Vocabulary and tokenization co-design: Optimal vocabulary size for MTP may differ from next-token training (Section 7). Jointly tuning vocabulary and n could improve compute-per-byte trade-offs.
Auxiliary targets in embedding space: Predicting future embeddings or compressed signals (Section 7; LeCun, 2022) might yield stronger long-horizon features with fewer parameters per head.
Integration with alignment: Study how MTP interacts with instruction tuning, RLHF, and tool use; investigate whether MTP-trained models are more robust to exposure bias during long chain-of-thought generation.

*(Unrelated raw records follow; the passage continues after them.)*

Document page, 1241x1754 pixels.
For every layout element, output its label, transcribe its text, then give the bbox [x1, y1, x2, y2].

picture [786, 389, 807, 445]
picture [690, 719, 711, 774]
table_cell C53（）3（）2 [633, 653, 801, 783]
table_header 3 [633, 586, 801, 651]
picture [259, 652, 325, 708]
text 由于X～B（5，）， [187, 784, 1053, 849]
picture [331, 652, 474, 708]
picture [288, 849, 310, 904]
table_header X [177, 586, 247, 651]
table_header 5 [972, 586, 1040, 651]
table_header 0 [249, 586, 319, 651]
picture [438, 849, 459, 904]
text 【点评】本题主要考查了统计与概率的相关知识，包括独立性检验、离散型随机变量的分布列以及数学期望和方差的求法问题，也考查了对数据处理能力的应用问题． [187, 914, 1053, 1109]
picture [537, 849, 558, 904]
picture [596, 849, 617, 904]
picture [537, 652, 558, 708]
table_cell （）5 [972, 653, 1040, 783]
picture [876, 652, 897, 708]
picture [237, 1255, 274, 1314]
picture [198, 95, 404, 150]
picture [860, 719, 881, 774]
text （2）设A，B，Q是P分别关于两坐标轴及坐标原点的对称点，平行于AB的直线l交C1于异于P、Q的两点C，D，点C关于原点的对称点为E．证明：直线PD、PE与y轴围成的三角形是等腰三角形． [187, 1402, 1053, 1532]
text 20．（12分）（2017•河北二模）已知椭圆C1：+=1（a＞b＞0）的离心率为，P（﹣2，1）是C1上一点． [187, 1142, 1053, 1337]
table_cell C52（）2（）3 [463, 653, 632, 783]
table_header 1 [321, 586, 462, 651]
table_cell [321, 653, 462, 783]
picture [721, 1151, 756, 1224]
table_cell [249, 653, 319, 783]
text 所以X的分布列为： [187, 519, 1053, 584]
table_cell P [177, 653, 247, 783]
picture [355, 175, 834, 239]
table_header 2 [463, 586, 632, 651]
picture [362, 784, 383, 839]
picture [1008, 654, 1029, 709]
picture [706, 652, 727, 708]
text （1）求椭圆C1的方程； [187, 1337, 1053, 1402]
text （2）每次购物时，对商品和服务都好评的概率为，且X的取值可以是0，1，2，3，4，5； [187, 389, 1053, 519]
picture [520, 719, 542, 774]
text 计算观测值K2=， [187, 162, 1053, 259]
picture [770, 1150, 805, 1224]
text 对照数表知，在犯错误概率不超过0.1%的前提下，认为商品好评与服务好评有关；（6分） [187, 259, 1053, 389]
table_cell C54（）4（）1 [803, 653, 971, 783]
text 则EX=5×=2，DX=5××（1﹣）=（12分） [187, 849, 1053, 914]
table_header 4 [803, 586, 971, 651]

Mechanistic interpretability: Use the synthetic results (Section 4) as a starting point to locate and characterize “lookahead circuits,” induction heads, and choice-point detectors formed under MTP.
Conceptual takeaway
Giving the model a training signal that explicitly cares about what comes next—not just the very next token—rebalances learning toward decisions that shape future text. This reduces the training–inference mismatch and leads to both better generative performance and faster decoding, especially in settings where long-range coherence and planning matter (Sections 3 and 5).